ITEMS »
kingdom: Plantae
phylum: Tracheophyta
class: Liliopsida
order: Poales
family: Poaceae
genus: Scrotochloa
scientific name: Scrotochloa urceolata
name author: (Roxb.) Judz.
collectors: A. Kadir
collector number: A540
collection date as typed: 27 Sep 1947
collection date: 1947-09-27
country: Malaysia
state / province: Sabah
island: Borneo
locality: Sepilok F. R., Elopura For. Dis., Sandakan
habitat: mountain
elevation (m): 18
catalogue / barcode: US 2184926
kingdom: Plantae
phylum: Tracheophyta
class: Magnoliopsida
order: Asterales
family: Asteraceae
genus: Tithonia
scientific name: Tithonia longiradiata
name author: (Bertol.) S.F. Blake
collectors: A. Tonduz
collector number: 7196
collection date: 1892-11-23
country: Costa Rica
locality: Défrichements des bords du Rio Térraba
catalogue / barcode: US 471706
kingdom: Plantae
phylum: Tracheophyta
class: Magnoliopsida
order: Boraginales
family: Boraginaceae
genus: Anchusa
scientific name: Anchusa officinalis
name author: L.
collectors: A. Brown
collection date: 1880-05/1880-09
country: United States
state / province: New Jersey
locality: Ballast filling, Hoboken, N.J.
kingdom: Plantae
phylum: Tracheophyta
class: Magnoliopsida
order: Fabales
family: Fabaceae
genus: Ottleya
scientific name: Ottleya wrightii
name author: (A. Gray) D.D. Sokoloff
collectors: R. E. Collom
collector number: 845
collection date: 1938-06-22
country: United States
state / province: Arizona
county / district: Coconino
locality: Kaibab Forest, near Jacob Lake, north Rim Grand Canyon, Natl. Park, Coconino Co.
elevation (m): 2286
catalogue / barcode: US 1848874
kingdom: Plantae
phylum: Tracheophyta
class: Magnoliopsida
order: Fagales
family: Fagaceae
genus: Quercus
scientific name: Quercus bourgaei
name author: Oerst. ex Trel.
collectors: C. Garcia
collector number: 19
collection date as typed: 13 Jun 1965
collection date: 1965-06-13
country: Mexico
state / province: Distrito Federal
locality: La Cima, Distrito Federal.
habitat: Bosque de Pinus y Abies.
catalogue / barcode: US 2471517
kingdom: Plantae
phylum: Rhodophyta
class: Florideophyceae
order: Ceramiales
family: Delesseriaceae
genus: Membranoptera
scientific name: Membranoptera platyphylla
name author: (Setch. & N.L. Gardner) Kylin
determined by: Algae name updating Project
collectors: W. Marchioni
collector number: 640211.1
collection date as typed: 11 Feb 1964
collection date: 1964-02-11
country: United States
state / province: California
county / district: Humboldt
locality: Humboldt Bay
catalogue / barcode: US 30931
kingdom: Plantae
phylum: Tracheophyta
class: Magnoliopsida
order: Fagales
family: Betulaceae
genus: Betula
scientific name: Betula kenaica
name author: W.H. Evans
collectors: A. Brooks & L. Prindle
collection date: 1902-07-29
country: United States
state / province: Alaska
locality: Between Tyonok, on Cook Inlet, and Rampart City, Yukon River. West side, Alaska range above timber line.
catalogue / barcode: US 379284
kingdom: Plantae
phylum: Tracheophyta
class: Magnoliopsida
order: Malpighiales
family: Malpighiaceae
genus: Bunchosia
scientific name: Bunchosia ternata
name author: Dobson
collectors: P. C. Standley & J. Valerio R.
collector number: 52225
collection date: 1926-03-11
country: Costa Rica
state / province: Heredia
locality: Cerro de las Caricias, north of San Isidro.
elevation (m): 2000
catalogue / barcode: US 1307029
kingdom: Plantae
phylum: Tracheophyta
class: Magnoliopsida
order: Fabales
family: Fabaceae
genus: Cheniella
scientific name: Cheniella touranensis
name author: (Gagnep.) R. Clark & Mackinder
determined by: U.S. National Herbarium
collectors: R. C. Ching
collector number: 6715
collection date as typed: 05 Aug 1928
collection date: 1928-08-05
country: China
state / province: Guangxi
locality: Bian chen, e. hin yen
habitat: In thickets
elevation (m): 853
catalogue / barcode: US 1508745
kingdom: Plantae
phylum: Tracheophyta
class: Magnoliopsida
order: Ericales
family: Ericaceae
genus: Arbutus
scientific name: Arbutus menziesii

GIVEN INSTRUCTION » Copy every one of the lines above, character for character, without changing anything.

RESULT »
kingdom: Plantae
phylum: Tracheophyta
class: Liliopsida
order: Poales
family: Poaceae
genus: Scrotochloa
scientific name: Scrotochloa urceolata
name author: (Roxb.) Judz.
collectors: A. Kadir
collector number: A540
collection date as typed: 27 Sep 1947
collection date: 1947-09-27
country: Malaysia
state / province: Sabah
island: Borneo
locality: Sepilok F. R., Elopura For. Dis., Sandakan
habitat: mountain
elevation (m): 18
catalogue / barcode: US 2184926
kingdom: Plantae
phylum: Tracheophyta
class: Magnoliopsida
order: Asterales
family: Asteraceae
genus: Tithonia
scientific name: Tithonia longiradiata
name author: (Bertol.) S.F. Blake
collectors: A. Tonduz
collector number: 7196
collection date: 1892-11-23
country: Costa Rica
locality: Défrichements des bords du Rio Térraba
catalogue / barcode: US 471706
kingdom: Plantae
phylum: Tracheophyta
class: Magnoliopsida
order: Boraginales
family: Boraginaceae
genus: Anchusa
scientific name: Anchusa officinalis
name author: L.
collectors: A. Brown
collection date: 1880-05/1880-09
country: United States
state / province: New Jersey
locality: Ballast filling, Hoboken, N.J.
kingdom: Plantae
phylum: Tracheophyta
class: Magnoliopsida
order: Fabales
family: Fabaceae
genus: Ottleya
scientific name: Ottleya wrightii
name author: (A. Gray) D.D. Sokoloff
collectors: R. E. Collom
collector number: 845
collection date: 1938-06-22
country: United States
state / province: Arizona
county / district: Coconino
locality: Kaibab Forest, near Jacob Lake, north Rim Grand Canyon, Natl. Park, Coconino Co.
elevation (m): 2286
catalogue / barcode: US 1848874
kingdom: Plantae
phylum: Tracheophyta
class: Magnoliopsida
order: Fagales
family: Fagaceae
genus: Quercus
scientific name: Quercus bourgaei
name author: Oerst. ex Trel.
collectors: C. Garcia
collector number: 19
collection date as typed: 13 Jun 1965
collection date: 1965-06-13
country: Mexico
state / province: Distrito Federal
locality: La Cima, Distrito Federal.
habitat: Bosque de Pinus y Abies.
catalogue / barcode: US 2471517
kingdom: Plantae
phylum: Rhodophyta
class: Florideophyceae
order: Ceramiales
family: Delesseriaceae
genus: Membranoptera
scientific name: Membranoptera platyphylla
name author: (Setch. & N.L. Gardner) Kylin
determined by: Algae name updating Project
collectors: W. Marchioni
collector number: 640211.1
collection date as typed: 11 Feb 1964
collection date: 1964-02-11
country: United States
state / province: California
county / district: Humboldt
locality: Humboldt Bay
catalogue / barcode: US 30931
kingdom: Plantae
phylum: Tracheophyta
class: Magnoliopsida
order: Fagales
family: Betulaceae
genus: Betula
scientific name: Betula kenaica
name author: W.H. Evans
collectors: A. Brooks & L. Prindle
collection date: 1902-07-29
country: United States
state / province: Alaska
locality: Between Tyonok, on Cook Inlet, and Rampart City, Yukon River. West side, Alaska range above timber line.
catalogue / barcode: US 379284
kingdom: Plantae
phylum: Tracheophyta
class: Magnoliopsida
order: Malpighiales
family: Malpighiaceae
genus: Bunchosia
scientific name: Bunchosia ternata
name author: Dobson
collectors: P. C. Standley & J. Valerio R.
collector number: 52225
collection date: 1926-03-11
country: Costa Rica
state / province: Heredia
locality: Cerro de las Caricias, north of San Isidro.
elevation (m): 2000
catalogue / barcode: US 1307029
kingdom: Plantae
phylum: Tracheophyta
class: Magnoliopsida
order: Fabales
family: Fabaceae
genus: Cheniella
scientific name: Cheniella touranensis
name author: (Gagnep.) R. Clark & Mackinder
determined by: U.S. National Herbarium
collectors: R. C. Ching
collector number: 6715
collection date as typed: 05 Aug 1928
collection date: 1928-08-05
country: China
state / province: Guangxi
locality: Bian chen, e. hin yen
habitat: In thickets
elevation (m): 853
catalogue / barcode: US 1508745
kingdom: Plantae
phylum: Tracheophyta
class: Magnoliopsida
order: Ericales
family: Ericaceae
genus: Arbutus
scientific name: Arbutus menziesii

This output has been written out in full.